Microsoft, AI for Good Research Lab, Redmond, WA, USA.
Calico Life Sciences, South San Francisco, CA, USA.
Genome Biol. 2022 Aug 15;23(1):174. doi: 10.1186/s13059-022-02723-w.
We present a novel unsupervised deep learning approach called BindVAE, based on Dirichlet variational autoencoders, for jointly decoding multiple TF binding signals from open chromatin regions.
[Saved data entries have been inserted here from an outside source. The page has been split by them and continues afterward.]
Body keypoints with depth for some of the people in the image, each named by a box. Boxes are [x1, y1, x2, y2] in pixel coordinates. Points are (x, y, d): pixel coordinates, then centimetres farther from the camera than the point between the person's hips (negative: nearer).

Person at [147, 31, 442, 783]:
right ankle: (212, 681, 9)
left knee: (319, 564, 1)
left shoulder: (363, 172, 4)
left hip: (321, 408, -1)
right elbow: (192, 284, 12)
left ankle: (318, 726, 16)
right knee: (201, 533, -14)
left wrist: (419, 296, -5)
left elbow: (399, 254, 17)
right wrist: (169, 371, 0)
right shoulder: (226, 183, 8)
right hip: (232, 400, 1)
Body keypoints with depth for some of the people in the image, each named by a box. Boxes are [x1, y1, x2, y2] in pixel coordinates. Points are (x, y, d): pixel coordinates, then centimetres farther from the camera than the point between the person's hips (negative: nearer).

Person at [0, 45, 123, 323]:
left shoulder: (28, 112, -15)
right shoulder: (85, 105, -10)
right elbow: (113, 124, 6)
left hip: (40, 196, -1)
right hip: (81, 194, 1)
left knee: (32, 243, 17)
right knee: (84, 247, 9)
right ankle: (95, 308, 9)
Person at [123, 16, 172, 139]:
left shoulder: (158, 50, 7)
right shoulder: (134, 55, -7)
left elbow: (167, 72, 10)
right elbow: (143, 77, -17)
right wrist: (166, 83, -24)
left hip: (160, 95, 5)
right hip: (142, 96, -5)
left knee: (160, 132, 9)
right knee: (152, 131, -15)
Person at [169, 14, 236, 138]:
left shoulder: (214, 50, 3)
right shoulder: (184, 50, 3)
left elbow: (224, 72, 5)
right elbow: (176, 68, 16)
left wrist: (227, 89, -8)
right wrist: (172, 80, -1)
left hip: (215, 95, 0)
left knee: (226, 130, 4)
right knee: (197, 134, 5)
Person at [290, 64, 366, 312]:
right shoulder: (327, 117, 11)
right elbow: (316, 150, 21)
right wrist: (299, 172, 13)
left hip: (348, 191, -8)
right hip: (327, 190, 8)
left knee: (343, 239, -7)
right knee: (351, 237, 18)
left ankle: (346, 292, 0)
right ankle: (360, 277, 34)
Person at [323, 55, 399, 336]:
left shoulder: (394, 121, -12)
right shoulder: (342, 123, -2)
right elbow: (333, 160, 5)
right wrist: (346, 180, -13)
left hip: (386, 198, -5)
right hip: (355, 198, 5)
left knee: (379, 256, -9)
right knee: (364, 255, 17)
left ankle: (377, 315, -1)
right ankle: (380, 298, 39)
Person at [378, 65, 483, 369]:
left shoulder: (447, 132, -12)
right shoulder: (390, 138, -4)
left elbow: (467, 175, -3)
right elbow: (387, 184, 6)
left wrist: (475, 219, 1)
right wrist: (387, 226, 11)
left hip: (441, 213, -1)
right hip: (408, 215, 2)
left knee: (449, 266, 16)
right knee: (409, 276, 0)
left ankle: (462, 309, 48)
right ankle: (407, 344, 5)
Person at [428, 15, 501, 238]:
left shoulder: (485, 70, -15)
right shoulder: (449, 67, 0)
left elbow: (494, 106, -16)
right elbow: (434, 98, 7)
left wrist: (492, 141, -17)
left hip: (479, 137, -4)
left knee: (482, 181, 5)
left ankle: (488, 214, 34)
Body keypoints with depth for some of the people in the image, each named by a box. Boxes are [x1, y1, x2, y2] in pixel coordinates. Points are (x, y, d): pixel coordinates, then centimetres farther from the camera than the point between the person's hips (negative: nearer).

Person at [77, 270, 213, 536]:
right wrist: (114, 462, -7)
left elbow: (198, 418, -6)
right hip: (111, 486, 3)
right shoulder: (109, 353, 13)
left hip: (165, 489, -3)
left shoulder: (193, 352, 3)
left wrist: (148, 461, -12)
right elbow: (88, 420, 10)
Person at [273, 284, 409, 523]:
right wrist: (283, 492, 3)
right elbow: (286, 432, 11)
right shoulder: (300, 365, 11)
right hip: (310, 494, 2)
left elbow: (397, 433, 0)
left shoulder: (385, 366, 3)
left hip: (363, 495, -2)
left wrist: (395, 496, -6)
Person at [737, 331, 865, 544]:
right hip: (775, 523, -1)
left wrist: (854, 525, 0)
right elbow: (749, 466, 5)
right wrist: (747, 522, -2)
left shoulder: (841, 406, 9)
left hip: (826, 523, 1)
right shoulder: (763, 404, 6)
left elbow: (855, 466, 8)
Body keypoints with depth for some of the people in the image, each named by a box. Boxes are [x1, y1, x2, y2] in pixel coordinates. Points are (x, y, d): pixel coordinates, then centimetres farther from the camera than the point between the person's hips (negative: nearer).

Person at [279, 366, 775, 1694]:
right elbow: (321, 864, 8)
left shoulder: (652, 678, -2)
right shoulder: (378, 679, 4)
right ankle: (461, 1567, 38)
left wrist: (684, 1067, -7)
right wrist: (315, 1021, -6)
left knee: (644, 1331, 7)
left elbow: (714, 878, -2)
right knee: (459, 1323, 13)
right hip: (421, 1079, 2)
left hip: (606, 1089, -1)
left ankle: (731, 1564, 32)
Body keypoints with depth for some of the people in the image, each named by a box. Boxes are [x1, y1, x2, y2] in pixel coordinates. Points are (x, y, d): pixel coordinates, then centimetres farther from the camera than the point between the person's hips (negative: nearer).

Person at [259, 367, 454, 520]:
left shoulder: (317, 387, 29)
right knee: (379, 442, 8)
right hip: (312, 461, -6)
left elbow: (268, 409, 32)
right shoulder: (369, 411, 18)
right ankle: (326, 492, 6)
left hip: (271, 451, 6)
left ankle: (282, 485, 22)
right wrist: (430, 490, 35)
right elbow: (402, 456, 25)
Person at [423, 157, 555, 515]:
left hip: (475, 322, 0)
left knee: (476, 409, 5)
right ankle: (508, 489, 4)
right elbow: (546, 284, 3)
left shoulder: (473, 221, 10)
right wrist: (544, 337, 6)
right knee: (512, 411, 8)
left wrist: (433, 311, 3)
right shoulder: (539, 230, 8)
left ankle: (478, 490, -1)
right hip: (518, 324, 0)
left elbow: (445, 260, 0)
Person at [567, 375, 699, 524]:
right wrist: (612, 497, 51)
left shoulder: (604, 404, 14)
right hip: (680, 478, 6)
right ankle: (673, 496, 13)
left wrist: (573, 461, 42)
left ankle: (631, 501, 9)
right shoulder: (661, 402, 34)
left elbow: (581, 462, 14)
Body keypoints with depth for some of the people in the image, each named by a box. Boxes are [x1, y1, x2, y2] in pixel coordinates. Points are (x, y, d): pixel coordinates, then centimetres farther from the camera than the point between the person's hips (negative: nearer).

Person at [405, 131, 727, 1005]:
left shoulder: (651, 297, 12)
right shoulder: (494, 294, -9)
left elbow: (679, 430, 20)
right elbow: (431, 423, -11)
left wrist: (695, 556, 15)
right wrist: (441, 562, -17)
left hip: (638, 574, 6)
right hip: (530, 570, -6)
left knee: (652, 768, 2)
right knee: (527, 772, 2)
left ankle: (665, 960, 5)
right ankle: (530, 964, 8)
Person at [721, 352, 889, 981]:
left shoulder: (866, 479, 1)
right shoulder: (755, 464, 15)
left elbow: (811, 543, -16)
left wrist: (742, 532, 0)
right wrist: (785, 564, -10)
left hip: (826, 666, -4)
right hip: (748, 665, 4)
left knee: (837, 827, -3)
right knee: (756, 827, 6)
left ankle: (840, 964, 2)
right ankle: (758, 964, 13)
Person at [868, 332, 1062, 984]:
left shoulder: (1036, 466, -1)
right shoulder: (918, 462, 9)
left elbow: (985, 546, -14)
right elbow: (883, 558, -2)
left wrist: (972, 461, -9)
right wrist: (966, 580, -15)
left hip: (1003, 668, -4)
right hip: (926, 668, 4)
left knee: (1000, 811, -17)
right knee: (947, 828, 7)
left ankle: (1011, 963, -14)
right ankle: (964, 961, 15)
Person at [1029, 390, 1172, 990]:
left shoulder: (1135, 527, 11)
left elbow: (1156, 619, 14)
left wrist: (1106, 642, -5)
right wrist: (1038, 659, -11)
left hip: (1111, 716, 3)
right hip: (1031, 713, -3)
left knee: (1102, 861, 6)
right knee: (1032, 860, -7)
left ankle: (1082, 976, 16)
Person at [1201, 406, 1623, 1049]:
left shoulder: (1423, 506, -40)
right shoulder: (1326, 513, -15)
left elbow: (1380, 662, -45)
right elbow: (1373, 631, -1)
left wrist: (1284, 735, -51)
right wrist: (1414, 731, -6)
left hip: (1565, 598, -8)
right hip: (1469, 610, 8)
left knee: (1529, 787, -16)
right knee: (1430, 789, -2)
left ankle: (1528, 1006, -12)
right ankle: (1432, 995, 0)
BindVAE can disentangle an input DNA sequence into distinct latent factors that encode cell-type specific in vivo binding signals for individual TFs, composite patterns for TFs involved in cooperative binding, and genomic context surrounding the binding sites. On the task of retrieving the motifs of expressed TFs in a given cell type, BindVAE is competitive with existing motif discovery approaches.
我们提出了一种新的无监督深度学习方法,称为 BindVAE,它基于狄利克雷变分自动编码器,用于从开放染色质区域联合解码多个 TF 结合信号。BindVAE 可以将输入的 DNA 序列分解为不同的潜在因子,这些因子分别对单个 TF 的细胞类型特异性体内结合信号、参与协同结合的 TF 的组合模式以及结合位点周围的基因组环境进行编码。在检索给定细胞类型中表达 TF 的基序的任务中,BindVAE 与现有的基序发现方法具有竞争力。